● Short task
Rewrite the data from the line that contains "collection date: 1997-11-01" through the line that contains "country: Equatorial Guinea", changing "locality" to "site" and leaving everything else the same.

Stored entries
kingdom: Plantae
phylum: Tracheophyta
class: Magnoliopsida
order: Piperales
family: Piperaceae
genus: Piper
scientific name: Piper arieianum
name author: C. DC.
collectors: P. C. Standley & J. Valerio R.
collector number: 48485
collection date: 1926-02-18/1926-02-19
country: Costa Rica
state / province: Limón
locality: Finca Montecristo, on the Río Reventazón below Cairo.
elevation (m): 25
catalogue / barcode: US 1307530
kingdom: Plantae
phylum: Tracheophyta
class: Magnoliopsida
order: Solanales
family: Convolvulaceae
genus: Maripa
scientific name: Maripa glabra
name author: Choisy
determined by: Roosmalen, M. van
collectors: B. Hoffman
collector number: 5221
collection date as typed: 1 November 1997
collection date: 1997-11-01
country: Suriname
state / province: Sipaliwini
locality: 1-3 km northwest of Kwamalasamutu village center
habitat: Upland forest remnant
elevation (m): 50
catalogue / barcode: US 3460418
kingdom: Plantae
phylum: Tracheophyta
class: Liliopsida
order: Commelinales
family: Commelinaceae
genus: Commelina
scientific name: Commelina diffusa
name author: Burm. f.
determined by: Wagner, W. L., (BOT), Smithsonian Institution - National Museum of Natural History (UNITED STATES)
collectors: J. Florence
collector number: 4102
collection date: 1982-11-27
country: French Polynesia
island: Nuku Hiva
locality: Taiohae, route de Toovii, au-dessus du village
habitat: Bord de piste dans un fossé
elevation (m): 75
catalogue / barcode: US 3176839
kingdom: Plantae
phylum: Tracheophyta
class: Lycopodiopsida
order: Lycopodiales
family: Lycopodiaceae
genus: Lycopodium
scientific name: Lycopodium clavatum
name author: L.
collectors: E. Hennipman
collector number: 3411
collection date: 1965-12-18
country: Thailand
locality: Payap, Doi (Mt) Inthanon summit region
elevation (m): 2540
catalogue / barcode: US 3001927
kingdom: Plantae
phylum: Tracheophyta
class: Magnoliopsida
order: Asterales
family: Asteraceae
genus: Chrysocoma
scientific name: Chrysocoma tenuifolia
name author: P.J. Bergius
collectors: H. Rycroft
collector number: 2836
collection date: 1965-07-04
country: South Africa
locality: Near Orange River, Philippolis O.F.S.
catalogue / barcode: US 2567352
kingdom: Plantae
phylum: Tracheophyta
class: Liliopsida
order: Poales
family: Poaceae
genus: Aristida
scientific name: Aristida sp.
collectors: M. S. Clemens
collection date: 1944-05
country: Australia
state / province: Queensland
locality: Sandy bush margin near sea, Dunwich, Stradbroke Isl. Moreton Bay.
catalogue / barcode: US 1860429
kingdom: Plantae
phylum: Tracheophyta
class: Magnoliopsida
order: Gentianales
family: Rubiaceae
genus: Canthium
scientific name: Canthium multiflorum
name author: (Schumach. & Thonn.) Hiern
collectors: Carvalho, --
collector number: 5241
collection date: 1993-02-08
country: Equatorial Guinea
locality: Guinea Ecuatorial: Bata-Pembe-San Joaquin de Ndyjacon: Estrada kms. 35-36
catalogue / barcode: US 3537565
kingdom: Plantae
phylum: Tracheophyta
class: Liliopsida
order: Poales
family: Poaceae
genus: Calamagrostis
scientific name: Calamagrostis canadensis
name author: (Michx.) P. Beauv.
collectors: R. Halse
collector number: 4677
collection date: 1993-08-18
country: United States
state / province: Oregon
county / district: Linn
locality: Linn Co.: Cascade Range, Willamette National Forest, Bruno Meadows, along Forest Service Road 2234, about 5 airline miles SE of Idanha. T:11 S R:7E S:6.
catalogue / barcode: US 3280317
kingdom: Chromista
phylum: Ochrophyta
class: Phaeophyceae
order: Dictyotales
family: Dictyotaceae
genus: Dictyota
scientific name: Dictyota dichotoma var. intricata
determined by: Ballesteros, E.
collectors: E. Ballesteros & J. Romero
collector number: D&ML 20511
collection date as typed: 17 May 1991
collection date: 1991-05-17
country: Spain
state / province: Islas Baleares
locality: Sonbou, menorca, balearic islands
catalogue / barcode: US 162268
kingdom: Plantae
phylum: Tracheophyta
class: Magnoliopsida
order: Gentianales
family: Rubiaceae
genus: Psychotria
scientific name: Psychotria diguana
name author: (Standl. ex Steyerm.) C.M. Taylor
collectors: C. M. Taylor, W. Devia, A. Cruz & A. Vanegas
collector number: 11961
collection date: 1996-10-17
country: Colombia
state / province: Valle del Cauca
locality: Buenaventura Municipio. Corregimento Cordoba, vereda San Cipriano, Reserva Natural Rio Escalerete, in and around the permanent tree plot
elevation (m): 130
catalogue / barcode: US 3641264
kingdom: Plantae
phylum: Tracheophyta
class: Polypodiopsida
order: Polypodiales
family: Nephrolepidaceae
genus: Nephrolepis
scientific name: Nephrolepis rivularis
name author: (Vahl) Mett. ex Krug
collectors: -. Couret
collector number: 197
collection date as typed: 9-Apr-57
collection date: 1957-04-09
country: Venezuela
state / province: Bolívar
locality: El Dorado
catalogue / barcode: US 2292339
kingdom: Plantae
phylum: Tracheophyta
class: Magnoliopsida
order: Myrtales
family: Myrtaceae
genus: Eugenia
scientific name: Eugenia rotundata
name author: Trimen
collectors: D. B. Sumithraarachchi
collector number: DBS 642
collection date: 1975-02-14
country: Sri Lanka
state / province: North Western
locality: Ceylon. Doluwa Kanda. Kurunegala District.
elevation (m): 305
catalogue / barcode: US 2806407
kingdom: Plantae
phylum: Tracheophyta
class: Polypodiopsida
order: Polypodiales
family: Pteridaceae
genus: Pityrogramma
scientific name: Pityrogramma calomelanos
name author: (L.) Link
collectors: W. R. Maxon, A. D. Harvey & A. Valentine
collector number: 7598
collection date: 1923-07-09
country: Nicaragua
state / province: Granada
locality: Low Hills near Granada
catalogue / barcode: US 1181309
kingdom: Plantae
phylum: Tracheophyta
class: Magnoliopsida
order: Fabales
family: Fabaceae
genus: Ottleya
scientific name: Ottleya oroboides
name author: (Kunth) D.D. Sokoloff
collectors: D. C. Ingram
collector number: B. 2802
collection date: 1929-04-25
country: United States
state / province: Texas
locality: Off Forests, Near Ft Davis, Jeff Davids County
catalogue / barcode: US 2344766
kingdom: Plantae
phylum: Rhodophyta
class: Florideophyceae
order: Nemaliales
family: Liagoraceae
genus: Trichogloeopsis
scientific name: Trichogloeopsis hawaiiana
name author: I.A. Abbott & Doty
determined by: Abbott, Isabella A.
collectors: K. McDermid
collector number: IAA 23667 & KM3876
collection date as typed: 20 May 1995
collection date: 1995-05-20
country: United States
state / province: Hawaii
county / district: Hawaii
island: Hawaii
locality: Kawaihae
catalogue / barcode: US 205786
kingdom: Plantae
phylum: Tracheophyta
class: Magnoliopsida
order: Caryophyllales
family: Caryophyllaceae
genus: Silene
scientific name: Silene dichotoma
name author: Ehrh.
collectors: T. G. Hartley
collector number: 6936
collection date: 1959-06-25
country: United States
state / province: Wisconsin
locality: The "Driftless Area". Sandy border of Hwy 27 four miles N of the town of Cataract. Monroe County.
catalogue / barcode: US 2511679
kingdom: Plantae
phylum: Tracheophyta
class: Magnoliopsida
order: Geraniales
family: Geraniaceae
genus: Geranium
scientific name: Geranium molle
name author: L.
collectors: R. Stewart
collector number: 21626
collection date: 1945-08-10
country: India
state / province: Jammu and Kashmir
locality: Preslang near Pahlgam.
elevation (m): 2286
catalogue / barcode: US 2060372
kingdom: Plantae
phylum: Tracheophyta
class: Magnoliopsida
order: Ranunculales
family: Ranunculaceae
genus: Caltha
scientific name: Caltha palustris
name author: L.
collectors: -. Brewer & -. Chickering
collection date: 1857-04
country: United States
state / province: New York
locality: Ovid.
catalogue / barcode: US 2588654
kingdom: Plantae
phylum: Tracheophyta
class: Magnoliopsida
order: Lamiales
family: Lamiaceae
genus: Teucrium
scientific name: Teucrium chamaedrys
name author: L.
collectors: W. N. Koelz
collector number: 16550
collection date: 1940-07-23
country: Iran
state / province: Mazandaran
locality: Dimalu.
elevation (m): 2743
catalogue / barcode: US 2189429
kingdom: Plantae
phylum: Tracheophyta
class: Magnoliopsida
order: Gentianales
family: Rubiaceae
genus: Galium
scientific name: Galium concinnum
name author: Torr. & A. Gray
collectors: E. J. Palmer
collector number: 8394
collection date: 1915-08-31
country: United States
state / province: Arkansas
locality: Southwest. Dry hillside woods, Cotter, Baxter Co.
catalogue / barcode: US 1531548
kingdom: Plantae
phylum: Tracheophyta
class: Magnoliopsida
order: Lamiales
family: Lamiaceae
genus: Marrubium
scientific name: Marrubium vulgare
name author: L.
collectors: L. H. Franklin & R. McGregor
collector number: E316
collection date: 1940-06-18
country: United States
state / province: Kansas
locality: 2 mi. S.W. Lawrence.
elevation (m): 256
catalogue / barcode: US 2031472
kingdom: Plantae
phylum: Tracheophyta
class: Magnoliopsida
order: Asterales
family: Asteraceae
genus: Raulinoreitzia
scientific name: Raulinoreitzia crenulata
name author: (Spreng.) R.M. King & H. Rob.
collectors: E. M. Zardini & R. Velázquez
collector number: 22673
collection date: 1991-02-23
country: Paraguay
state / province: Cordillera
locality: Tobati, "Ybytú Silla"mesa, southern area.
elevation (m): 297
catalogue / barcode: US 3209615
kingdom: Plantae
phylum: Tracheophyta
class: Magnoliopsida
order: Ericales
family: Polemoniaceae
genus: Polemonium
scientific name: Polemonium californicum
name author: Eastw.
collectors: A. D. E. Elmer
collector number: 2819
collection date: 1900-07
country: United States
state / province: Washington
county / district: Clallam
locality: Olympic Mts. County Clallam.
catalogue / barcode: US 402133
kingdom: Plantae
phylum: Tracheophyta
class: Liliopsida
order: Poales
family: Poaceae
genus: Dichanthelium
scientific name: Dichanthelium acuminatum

● Task answer
collection date: 1997-11-01
country: Suriname
state / province: Sipaliwini
site: 1-3 km northwest of Kwamalasamutu village center
habitat: Upland forest remnant
elevation (m): 50
catalogue / barcode: US 3460418
kingdom: Plantae
phylum: Tracheophyta
class: Liliopsida
order: Commelinales
family: Commelinaceae
genus: Commelina
scientific name: Commelina diffusa
name author: Burm. f.
determined by: Wagner, W. L., (BOT), Smithsonian Institution - National Museum of Natural History (UNITED STATES)
collectors: J. Florence
collector number: 4102
collection date: 1982-11-27
country: French Polynesia
island: Nuku Hiva
site: Taiohae, route de Toovii, au-dessus du village
habitat: Bord de piste dans un fossé
elevation (m): 75
catalogue / barcode: US 3176839
kingdom: Plantae
phylum: Tracheophyta
class: Lycopodiopsida
order: Lycopodiales
family: Lycopodiaceae
genus: Lycopodium
scientific name: Lycopodium clavatum
name author: L.
collectors: E. Hennipman
collector number: 3411
collection date: 1965-12-18
country: Thailand
site: Payap, Doi (Mt) Inthanon summit region
elevation (m): 2540
catalogue / barcode: US 3001927
kingdom: Plantae
phylum: Tracheophyta
class: Magnoliopsida
order: Asterales
family: Asteraceae
genus: Chrysocoma
scientific name: Chrysocoma tenuifolia
name author: P.J. Bergius
collectors: H. Rycroft
collector number: 2836
collection date: 1965-07-04
country: South Africa
site: Near Orange River, Philippolis O.F.S.
catalogue / barcode: US 2567352
kingdom: Plantae
phylum: Tracheophyta
class: Liliopsida
order: Poales
family: Poaceae
genus: Aristida
scientific name: Aristida sp.
collectors: M. S. Clemens
collection date: 1944-05
country: Australia
state / province: Queensland
site: Sandy bush margin near sea, Dunwich, Stradbroke Isl. Moreton Bay.
catalogue / barcode: US 1860429
kingdom: Plantae
phylum: Tracheophyta
class: Magnoliopsida
order: Gentianales
family: Rubiaceae
genus: Canthium
scientific name: Canthium multiflorum
name author: (Schumach. & Thonn.) Hiern
collectors: Carvalho, --
collector number: 5241
collection date: 1993-02-08
country: Equatorial Guinea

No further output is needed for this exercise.